Doubtless the gates on all the roads mentioned in this Act of 1804 were originally located with a view, among other things, to the then existing channels of travel over connecting public county roads, and since that time it may well have happened by closing old and opening new intersecting roads, that these turnpikes could for long distances have been extensively used by those who would have been subjected to no tolls whatever if the location of the gates had not been- changed. Without this power of removal the companies would have been, and would now be, subjected to the burden and expense of keeping their roads in repair for the benefit, in a great measure, of those who could use them free of charge, and to the great diminution of the tolls which it was the undoubted purpose of the grant to secure to them. We are clearly of opinion the law-makers never intended such a result, and in our judgment the language of the statute read in connection with the character and object of the grant authorizes the construction we have given it. But if the question were a doubtful one, then what has been conceded to have been the long established usage in this respect, not only of this *47but of all other turnpike companies in the State, a usage which has hitherto met with the uniform and entire acquiescence of the public, may well be invoked to solve the doubt in favor of the existence of the power.
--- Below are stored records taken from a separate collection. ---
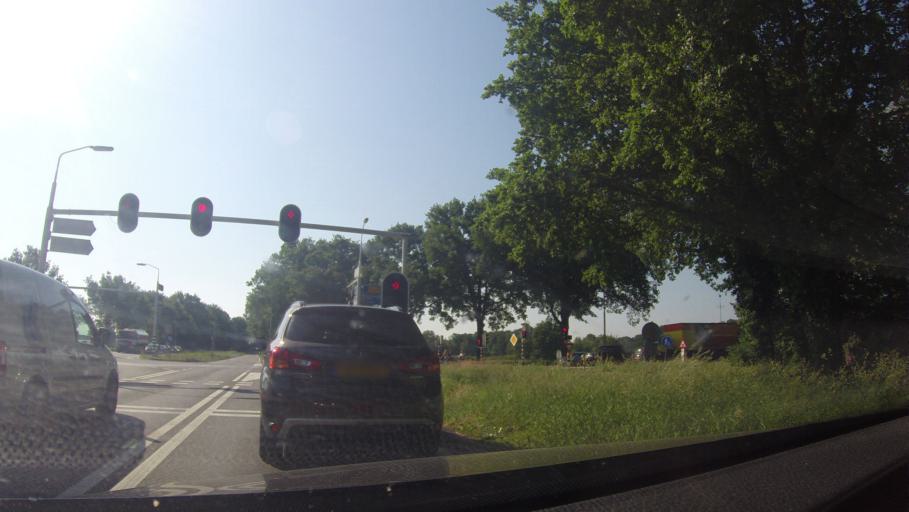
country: NL
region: Overijssel
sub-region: Gemeente Raalte
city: Raalte
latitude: 52.4003
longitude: 6.2679
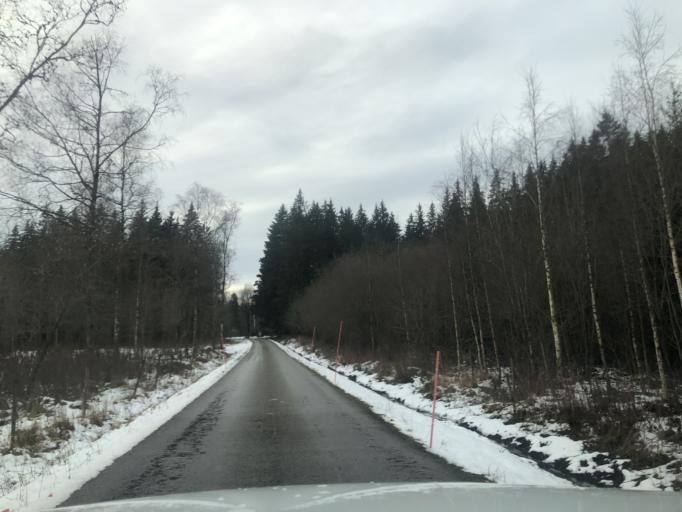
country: SE
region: Vaestra Goetaland
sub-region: Ulricehamns Kommun
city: Ulricehamn
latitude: 57.8104
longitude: 13.5162
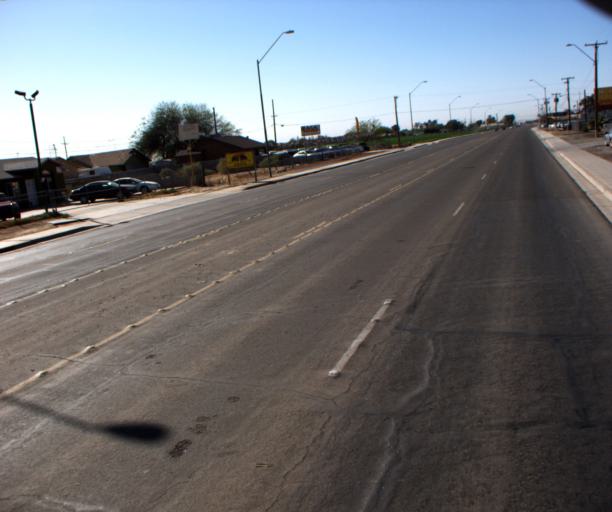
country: US
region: Arizona
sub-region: Yuma County
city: San Luis
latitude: 32.5611
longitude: -114.7848
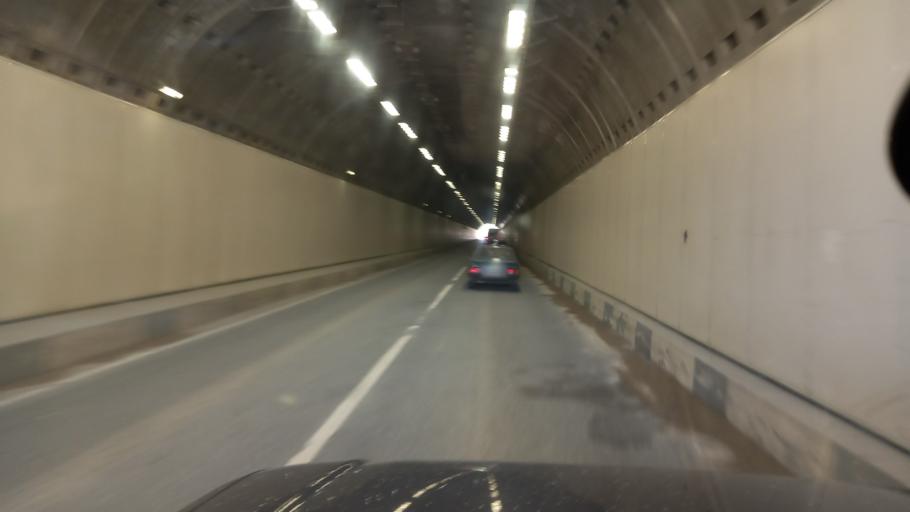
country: RU
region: Dagestan
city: Derbent
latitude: 42.0557
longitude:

But while we thus decide in favor of its existence we are not to be understood as holding that this power of increasing and removing gates is not liable to be and cannot be abused. On the contrary we have no doubt it may be abused, and for such abuse, when it shall occur, a remedy will undoubtedly be found; but we hold that such a removal as this record discloses is clearly a legitimate use of the power.

This construction of the charter dispenses with the expression of any opinion upon the question, whether, conceding the company had no right to remove this gate and to establish a new one, or the old one at a new site, such want of power, or unlawful act, can be set up as a defence to an action for tolls. It also disposes of the questions raised or intended to be raised by the third and fourth as well as the fifth exception. The first was abandoned and the second exception only remains to be considered.

From this exception it appears the defendant, when on cross-examination as a witness, was asked what is the distance from Frederick to Middletown ? and to this question so far as it was asked, for the purpose of showing that the defendant was only chargeable for tolls for the distance on the turnpike actually travelled by him, the plaintiff objected, but the Court overruled the objection and admitted the evidence for the purpose indicated. In support of this ruling the appellee insists that by the true construction of the twentieth section of the charter in this regard, he is .only chargeable with tolls for the distance actually travelled, while the appellant contends that he must pay according to the distance between the gates, no matter how much of the road he has used. 'With respect to this controversy it is only necessary to say we think the appellant's *48view the correct one, and it seems to be well supported by authority. People vs. Kingston & Middletown Turnpike Co., 23 Wend., 194; Buncombe Turnpike Co. vs. Mills, 10 Iredell, 30; Stuart vs. Rich, 1 Caines, 182; Lincoln Avenue and Niles Centre Gravel Road Co. vs. Daum, 79 Ill., 299.

(Decided 13th December, 1883.)

Judgment reversed, and new trial awarded.